Our data also offers insight into the randomized literature on masks. If medical masks don’t work very well, then a trial of medical masks worn by individuals to protect themselves will need to be very large to have a reasonable chance of showing a difference, if one exists. The negative Danmask trial, which studied wearing medical masks when out in the community, likely results from a power issue (ie, not enough participants, not enough time, not enough events), among other problems. If medical masks work to some extent, and N95s work very well, then when they are compared, a trial will need to be very large to show a difference, particularly if the N95s are not worn continuously. The negative Loeb trial, which studied switching to an N95 when a high-risk situation had been identified, compared with continuing to wear a medical mask, likely results from this power issue, among other problems. Finally, the ability of cloth and medical masks to filter aerosols and reduce exposure, explains why the largest trial conducted of this question, a community implementation of cloth masks and medical masks in Bangladesh, did show a difference in its primary outcome, a reduction in symptoms and evidence of COVID-19 infection.

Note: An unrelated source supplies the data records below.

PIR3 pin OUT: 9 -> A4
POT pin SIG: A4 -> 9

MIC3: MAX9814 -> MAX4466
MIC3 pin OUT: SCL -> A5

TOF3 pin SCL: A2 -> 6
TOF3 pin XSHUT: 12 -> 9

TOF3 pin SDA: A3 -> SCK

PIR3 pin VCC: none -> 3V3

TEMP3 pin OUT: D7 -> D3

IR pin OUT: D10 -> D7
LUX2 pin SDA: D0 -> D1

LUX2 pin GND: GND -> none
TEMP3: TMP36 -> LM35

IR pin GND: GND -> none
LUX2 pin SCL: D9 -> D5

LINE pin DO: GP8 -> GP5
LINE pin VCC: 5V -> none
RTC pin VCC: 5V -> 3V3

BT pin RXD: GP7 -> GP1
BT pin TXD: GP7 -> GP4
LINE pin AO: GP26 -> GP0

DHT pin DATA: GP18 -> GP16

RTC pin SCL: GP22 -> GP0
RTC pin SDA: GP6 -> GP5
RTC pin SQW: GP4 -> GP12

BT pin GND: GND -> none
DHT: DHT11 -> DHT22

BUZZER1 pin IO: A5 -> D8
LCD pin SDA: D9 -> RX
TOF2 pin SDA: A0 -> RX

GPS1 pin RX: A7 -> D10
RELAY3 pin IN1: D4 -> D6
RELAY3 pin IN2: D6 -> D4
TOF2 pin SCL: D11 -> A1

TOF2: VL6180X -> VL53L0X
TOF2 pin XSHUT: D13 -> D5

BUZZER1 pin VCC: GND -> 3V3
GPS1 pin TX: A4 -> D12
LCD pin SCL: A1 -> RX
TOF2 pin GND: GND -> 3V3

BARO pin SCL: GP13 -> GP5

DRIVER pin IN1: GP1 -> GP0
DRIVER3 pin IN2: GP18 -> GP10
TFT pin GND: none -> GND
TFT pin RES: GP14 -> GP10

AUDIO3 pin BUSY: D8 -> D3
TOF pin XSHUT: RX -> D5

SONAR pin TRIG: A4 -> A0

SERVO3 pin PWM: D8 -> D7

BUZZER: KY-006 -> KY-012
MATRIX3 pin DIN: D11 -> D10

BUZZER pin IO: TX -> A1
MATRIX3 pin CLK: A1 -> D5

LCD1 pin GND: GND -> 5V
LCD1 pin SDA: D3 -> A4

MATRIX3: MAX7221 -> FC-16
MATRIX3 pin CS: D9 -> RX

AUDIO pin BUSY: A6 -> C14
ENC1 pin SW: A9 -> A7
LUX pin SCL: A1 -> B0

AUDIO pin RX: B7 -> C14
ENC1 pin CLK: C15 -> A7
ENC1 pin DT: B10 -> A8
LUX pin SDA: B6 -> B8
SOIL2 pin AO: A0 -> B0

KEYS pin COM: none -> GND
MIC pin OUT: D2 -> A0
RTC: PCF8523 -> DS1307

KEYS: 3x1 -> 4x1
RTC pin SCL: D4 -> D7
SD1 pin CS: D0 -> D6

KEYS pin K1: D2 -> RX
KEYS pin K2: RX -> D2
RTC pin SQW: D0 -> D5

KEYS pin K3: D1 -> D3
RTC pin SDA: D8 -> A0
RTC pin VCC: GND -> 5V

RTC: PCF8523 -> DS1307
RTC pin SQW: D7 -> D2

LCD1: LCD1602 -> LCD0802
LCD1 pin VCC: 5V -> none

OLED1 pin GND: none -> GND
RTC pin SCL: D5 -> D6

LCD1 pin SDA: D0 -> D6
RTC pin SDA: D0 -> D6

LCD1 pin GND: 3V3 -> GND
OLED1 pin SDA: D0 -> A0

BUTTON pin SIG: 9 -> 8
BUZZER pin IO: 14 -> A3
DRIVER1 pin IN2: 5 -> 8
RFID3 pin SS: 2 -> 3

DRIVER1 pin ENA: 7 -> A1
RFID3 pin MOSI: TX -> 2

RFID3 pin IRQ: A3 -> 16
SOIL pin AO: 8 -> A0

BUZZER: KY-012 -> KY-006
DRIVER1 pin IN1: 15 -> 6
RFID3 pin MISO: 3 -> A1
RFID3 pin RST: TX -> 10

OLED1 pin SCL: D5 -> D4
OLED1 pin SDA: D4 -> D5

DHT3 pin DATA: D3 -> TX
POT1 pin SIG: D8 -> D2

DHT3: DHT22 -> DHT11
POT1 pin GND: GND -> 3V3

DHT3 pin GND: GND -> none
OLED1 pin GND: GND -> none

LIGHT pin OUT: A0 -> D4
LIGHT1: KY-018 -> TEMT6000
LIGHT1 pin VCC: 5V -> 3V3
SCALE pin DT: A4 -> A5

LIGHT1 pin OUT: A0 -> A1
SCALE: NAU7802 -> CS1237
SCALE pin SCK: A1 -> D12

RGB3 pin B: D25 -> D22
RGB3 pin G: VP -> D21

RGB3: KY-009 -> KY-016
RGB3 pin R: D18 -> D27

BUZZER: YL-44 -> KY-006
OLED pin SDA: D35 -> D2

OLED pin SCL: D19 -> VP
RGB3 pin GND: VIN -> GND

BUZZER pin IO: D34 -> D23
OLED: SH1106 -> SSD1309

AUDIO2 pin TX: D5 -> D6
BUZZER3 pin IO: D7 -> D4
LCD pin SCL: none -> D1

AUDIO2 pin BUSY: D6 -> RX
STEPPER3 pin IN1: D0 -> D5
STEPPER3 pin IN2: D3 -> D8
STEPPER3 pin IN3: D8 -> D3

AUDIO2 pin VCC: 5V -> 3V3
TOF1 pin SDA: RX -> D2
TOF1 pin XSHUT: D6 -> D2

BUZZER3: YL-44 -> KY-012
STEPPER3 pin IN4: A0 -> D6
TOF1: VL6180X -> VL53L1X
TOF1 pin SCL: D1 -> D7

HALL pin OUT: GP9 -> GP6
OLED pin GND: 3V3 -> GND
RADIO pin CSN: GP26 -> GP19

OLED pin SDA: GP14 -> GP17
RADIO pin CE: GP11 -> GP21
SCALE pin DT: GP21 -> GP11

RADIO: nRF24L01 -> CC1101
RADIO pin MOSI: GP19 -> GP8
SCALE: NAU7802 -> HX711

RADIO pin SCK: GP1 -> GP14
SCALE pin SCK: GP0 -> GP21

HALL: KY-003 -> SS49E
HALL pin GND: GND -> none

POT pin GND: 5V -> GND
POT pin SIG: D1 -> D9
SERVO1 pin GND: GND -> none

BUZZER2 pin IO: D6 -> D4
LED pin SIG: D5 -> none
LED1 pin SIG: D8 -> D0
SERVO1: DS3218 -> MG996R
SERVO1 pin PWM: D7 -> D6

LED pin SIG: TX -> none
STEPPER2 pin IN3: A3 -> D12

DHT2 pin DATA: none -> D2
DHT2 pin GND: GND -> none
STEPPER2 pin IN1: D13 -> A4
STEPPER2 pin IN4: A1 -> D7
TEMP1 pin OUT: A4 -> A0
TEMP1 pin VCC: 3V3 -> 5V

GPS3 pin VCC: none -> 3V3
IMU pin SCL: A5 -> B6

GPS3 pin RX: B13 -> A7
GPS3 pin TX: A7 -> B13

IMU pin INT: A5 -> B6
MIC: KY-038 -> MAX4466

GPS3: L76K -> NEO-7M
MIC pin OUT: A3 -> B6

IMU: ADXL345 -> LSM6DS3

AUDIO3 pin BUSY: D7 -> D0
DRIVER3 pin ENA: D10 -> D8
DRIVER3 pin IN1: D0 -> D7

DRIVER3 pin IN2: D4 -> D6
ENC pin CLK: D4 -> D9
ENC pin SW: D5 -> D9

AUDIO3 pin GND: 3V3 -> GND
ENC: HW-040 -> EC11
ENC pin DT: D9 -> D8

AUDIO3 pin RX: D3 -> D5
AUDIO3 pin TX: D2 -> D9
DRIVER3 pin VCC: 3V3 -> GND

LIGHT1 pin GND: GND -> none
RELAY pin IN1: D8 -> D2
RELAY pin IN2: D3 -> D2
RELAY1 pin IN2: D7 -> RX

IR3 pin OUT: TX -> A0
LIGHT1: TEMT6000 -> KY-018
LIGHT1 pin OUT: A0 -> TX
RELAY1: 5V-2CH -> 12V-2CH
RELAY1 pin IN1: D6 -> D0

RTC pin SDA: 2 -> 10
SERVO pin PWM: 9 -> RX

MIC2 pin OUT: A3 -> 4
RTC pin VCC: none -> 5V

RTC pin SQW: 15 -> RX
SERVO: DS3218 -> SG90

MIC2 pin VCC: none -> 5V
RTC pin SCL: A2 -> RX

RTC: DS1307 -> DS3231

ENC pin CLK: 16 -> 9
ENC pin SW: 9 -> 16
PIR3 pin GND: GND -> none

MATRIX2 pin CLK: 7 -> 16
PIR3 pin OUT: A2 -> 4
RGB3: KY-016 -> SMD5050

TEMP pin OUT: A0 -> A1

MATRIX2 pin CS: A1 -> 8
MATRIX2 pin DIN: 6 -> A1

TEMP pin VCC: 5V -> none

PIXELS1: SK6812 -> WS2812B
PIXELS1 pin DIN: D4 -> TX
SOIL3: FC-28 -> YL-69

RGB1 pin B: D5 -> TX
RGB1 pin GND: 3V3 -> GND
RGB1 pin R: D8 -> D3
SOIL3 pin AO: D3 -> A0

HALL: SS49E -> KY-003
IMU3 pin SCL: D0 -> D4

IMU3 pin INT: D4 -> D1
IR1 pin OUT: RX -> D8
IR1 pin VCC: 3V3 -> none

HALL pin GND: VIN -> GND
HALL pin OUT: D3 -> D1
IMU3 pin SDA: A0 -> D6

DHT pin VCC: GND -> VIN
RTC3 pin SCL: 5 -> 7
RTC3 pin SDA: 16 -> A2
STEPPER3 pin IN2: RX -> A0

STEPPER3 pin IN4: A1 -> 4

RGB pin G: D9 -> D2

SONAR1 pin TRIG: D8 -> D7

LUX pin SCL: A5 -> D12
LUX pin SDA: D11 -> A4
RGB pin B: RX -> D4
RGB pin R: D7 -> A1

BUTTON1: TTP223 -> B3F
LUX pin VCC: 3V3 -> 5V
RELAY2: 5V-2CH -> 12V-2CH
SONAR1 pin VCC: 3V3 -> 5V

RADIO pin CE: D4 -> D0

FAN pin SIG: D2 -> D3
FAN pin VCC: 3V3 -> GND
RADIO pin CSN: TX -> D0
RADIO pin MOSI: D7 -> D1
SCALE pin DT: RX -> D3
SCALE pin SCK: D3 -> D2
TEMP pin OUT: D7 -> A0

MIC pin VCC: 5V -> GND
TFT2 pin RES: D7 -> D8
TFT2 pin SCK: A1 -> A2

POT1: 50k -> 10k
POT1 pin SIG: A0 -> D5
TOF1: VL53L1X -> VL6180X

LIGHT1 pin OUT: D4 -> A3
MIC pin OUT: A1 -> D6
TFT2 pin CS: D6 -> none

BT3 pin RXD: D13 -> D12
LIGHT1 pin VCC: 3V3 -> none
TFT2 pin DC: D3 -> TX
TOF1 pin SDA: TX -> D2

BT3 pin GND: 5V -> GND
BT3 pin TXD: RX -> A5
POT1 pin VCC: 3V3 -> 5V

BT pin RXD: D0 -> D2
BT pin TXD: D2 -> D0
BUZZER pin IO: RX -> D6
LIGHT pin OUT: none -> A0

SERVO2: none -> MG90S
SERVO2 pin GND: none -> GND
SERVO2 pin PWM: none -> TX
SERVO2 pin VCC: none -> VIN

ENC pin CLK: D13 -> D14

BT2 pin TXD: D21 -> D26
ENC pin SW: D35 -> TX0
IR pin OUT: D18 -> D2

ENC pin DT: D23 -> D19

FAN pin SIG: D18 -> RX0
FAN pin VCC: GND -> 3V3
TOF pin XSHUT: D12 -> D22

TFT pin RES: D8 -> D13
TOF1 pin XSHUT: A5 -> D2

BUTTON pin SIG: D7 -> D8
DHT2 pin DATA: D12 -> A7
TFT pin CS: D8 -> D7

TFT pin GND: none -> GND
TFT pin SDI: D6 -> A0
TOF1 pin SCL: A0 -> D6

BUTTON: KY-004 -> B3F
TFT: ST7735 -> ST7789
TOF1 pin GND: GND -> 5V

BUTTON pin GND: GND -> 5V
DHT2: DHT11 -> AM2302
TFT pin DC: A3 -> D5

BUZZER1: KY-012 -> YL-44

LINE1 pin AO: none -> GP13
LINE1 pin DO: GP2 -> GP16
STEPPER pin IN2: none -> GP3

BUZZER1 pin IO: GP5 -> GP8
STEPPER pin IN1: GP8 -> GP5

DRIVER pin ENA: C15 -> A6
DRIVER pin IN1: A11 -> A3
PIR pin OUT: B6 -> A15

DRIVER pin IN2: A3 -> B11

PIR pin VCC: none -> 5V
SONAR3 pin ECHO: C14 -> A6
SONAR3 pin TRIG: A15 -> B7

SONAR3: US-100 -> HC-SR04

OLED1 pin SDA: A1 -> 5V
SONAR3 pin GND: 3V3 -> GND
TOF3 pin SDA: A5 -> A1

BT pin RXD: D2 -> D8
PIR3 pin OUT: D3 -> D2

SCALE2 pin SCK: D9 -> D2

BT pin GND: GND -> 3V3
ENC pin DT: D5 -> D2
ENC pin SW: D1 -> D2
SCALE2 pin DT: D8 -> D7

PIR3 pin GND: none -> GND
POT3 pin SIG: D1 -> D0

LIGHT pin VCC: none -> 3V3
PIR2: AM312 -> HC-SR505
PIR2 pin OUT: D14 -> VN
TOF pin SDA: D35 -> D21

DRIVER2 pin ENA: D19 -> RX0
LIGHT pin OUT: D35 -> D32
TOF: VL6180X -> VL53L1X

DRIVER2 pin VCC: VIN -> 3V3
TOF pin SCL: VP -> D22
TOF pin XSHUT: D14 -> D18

Fig 1. Fitted filtration efficiency for cloth (2), L1 (2) and L3 (2) certified medical masks, a non-certified Kegis 3D mask (purchased as a KN95 look-alike), KF94s (2), KN95s (3), and for respirators, N95 and CaN99. N = 4. Bars present mean and standard deviation (SD) and whiskers showing 5 - 95 confidence values. Data were normal by Lillefor’s test. Letters above whiskers indicate statistical groupings according to Tukey’s post hoc comparisons. A shared letter for two mask types signifies no difference between those types; absence of a shared letter signifies a significant difference p<0.05.